Every day that the men went out, we were concerned. Often Olga’s husband the pastor would go. He would distribute the food that filled the back of the van.
“More room for people escaping,” Vlad said as they loaded the van.
The men filled the van going out and Vlad would leave several of them behind each trip to help protect the locals.
“All men in the East fighting. The women are left with children and old women.” Olga’s husband Andre told us.
We stayed too busy to worry about the group of people taking food and medical supplies. We had more than 100 refugees each night.
“People in many countries send money and we can buy what food is in warehouses.” Olga smiled as she stirred another pot of cabbage soup.
“I heard that places like travel sites, churches, community groups are all gathering funds.” I said to my husband who ran all the errands and did the heavy lifting.
“Yes, Dmitre told me that Ukraine is hanging by a thread.” My husband’s shoulders slumped.
“What is the world waiting for?” I said in frustration.
“Some countries think Ukraine should just cave in and cease to be Ukraine.” His eyes narrowed.

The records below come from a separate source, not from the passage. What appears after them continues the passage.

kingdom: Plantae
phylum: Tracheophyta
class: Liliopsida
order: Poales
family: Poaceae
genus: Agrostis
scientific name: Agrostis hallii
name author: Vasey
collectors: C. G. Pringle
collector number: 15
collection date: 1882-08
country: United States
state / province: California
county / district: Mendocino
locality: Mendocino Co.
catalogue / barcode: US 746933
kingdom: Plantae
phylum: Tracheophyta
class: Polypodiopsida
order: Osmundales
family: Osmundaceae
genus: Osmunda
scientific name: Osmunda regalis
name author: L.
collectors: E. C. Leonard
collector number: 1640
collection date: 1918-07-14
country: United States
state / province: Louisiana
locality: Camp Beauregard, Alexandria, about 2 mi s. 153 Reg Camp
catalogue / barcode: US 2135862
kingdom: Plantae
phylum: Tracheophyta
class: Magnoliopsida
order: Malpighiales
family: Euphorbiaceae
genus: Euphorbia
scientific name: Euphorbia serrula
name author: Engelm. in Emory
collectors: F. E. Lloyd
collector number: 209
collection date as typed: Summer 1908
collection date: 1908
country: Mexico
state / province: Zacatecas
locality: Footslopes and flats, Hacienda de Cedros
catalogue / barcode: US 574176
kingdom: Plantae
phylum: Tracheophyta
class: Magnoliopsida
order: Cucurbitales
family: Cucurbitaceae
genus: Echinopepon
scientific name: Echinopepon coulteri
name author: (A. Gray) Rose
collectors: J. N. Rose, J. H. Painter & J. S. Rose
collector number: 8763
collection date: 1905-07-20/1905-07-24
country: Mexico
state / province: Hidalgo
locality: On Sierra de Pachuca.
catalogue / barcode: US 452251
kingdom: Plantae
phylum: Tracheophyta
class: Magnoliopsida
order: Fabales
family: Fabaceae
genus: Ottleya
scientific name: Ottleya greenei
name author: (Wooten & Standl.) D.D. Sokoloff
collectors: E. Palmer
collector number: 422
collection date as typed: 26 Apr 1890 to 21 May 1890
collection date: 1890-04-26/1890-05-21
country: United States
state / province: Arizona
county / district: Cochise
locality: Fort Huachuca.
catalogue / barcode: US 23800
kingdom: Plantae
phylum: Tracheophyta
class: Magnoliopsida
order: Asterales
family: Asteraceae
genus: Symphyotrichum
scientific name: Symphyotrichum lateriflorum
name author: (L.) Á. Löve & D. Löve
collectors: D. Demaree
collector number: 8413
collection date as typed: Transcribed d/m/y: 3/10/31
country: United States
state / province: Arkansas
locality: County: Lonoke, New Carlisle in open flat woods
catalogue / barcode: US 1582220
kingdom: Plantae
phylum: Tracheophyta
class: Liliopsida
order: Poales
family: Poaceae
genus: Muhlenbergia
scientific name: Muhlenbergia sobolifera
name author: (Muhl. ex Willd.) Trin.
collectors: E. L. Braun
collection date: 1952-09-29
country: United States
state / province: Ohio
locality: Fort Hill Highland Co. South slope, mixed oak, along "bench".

We both knew there would be many women and children for sale and most men dead if that happened.
I wanted to scream at the injustice…
“I need to go back to 1991.” I said quietly.
“I’m out of medical supplies. The Portal must know we need to get back.”
“We could use other supplies as well.” My husband wasn’t specific but I was thinking grenades. “Let’s wait for Vlad…”
Vlad agreed with us. “Portal knows you. Go.”
We tried to clean up as best we could and also wore Ukrainian clothing. I had a scarf on my head, an old grey skirt and old shoes. My husband had a worker’s uniform on.
When we went into the Passage, we noticed people sleeping on the floor, mothers holding their tired children and very few men. No one so much as turned their head when we walked in. We just looked like another tired couple.
I wanted to go to our room, but the risk was too great. We went to our clock on the third floor and went back down the stairs to the second floor at exactly 3 pm. The carpet was dirty and the design was almost covered in debris, but it was still visible.
“Let’s hope this works.” My husband held my hand with expectation.
I held my breath. Then I said just above a whisper, “We really need to enter.”
For a second, I thought I heard Valeria’s voice say “locked” but I couldn’t be sure.
As we left the Passage, the one thing I noticed was the guy who watched us and the surroundings like a hawk wasn’t there.
“I’m worried.” I said to my husband whose face registered the same emotion.
Thank you to the A to Z community and each blogger that joins in April.
This on-going story for A to Z challenge 2022 was originally written in 2007 in Odessa, Ukraine. I’ve tweeked it to arrive in 2022 but the elements of a multiaccess portal and a war (the original story had multiple wars) are original. The Passage that is central to this story is a real hotel built in 1880s. She’s seen alot of history stomp through her doors and I could feel the past while I lived there. I hope you see the tenacity of the Ukrainian people through this attempt to honor their bravery. The story about the shot up car and the people is one of many stories we got from friends helping people escape Mariople.